Ну, а дальше был праздник, застолье в кругу семьи. За прошедшее время старший брат Лизы Яков, сестры Мария и Катя обзавелись семьями, у всех было уже по двое- трое детей, только Гоша пока был не женат и жил с матерью, новоявленной бабушкой дочек Лизы.
Им это лето запомнилось, так как было много новых впечатлений. Жили у бабушки, она по утрам кормила внучек разными вкусностями со своего подворья - свежими вареными или жареными яичками, молоком, сметаной, творогом, маслом.
Бабушка не владела русским языком, и общалась с детьми жестами, а также через Лизу и через Гошу, свободно говорящими на немецком, и на русском.
- Маме пришлось почти все лето пролежать в больнице с Эльвирой, потому что у нее начались проблемы с пищеварением. Доктора говорили, что ребенку не подходит климат, да и, наверное, перемена питания сказалась, - рассказывает Лиля. - Я очень скучала по маме и часто стояла на дороге в соседнее село, в котором была больница, и ждала маминого возвращения.

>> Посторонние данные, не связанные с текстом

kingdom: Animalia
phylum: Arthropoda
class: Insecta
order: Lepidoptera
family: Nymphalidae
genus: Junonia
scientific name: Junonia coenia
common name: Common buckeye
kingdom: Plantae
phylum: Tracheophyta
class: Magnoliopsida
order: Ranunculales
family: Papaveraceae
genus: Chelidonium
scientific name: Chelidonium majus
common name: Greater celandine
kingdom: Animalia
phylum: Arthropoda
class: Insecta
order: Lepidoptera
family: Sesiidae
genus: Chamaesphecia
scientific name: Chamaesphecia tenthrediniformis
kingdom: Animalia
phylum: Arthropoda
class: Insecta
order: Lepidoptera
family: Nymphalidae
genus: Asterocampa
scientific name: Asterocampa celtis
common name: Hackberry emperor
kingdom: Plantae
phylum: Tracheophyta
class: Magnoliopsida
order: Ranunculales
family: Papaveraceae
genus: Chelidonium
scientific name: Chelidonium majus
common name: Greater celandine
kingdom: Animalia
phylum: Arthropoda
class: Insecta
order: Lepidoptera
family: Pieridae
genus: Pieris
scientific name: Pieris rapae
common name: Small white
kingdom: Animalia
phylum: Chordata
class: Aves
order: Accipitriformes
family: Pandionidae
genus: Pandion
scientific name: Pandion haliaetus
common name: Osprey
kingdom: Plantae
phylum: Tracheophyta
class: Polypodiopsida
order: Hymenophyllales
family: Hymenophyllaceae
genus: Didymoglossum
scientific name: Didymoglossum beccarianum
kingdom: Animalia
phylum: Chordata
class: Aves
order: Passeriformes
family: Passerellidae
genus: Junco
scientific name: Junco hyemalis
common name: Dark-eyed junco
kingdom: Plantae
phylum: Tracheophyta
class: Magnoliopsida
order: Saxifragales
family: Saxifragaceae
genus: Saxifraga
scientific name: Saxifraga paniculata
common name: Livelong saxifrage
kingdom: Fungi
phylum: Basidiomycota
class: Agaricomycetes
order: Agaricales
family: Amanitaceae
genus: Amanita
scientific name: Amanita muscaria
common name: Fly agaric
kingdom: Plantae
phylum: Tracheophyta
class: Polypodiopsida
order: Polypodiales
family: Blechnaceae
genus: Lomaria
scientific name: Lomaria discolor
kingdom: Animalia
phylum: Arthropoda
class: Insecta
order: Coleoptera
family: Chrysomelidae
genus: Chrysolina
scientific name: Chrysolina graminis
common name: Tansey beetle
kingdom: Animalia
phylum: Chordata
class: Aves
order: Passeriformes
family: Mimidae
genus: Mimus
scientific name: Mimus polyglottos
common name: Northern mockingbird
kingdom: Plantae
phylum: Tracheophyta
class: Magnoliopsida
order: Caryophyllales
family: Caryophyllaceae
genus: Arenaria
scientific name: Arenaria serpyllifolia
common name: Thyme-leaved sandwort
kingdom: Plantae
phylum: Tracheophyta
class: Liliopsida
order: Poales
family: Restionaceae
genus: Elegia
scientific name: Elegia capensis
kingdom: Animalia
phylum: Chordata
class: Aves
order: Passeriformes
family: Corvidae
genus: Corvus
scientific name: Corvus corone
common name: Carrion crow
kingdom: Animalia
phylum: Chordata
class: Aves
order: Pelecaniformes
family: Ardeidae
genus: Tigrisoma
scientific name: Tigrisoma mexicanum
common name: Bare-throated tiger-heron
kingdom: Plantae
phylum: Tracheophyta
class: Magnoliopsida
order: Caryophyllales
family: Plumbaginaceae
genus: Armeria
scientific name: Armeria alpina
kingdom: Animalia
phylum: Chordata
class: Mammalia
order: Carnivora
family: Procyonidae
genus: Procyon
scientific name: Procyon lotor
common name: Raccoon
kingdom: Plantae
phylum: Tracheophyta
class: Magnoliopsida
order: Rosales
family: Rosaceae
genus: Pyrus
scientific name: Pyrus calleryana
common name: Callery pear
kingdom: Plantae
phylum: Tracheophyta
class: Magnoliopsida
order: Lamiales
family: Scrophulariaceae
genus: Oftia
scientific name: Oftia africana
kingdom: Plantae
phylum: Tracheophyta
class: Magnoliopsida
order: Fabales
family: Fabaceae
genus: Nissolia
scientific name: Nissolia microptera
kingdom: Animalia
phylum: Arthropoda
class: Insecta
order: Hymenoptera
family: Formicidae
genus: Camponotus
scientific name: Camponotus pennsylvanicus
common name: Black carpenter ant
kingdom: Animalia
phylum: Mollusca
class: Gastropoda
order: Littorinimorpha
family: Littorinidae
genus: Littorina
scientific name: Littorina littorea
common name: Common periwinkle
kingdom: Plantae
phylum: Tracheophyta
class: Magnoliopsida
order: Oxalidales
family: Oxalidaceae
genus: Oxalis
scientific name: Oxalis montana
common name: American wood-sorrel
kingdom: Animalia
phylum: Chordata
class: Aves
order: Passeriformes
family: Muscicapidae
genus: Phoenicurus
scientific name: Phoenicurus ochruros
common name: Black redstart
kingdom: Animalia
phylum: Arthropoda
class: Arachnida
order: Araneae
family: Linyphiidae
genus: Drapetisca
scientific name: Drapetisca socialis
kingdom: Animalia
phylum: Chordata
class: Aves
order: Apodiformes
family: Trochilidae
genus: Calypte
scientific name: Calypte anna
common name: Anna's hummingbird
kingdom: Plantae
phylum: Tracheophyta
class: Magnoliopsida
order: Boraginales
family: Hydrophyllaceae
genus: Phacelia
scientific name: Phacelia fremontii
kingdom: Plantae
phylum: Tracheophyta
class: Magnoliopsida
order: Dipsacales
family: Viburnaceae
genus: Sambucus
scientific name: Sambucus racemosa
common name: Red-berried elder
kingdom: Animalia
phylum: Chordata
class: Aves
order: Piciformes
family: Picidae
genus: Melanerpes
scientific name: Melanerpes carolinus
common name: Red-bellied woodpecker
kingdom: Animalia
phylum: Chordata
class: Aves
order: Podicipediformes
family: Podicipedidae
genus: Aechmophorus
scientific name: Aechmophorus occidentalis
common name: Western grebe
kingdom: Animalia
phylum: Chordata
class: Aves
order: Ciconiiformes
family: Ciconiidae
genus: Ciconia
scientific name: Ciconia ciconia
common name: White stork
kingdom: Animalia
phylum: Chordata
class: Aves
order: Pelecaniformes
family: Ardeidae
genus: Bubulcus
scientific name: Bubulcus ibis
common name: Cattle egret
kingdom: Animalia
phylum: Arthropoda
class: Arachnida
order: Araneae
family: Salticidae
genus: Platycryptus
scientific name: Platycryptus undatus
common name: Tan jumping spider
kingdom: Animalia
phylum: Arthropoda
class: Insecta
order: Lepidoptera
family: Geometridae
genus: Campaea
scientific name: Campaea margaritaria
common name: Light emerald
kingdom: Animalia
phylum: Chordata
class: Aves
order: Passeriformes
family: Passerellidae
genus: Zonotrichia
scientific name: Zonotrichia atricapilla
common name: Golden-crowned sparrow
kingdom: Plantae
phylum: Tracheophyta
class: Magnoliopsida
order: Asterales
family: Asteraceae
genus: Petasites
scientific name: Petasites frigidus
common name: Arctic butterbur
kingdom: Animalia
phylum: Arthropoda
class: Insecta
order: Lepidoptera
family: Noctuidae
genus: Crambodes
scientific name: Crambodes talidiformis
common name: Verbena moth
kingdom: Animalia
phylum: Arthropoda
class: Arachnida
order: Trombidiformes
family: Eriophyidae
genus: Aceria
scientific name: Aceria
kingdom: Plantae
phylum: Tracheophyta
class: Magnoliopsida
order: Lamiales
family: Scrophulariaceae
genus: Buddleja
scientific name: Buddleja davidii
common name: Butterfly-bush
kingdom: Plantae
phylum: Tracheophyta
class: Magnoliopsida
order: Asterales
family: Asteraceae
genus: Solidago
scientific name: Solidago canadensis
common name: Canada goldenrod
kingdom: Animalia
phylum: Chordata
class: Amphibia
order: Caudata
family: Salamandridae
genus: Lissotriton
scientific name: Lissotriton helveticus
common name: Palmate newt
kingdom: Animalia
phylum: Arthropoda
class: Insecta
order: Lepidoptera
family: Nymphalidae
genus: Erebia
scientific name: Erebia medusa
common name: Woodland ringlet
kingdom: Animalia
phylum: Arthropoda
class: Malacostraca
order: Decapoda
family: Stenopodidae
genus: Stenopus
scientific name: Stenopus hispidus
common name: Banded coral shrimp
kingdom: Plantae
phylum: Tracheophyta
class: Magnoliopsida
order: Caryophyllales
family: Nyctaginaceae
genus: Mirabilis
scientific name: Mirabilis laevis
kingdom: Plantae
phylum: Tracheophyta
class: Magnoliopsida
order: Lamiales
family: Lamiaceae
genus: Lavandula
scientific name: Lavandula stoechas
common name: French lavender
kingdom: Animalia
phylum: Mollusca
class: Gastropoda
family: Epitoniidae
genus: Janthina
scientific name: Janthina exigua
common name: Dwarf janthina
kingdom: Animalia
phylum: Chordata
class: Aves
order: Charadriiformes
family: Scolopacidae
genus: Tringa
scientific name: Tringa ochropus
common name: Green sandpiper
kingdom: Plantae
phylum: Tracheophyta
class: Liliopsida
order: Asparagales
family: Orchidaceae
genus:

Девочки сдружились с двоюродными братьями и сестрами, они играли с ними, опекали, отвлекали от грустных мыслей из-за отсутствия мамы.
«Danke, meine Liebe!»
- Хочу сказать теплые слова о наших немецких родственниках, их необыкновенном гостеприимстве, сплоченности, - с волнением говорит Лилия Николаевна Мартынова, уже спустя многие годы после того памятного лета. - Мы снова встретились, когда мне было уже 15 лет и я училась в Красноярске. Я приехала с двоюродным братом в Комаровск Канского района, где все наши жили на одной улице, работали в леспромхозе. Наша милая бабушка обитала в семье Гоши и его жены Ирины, у которых было уже трое сыновей…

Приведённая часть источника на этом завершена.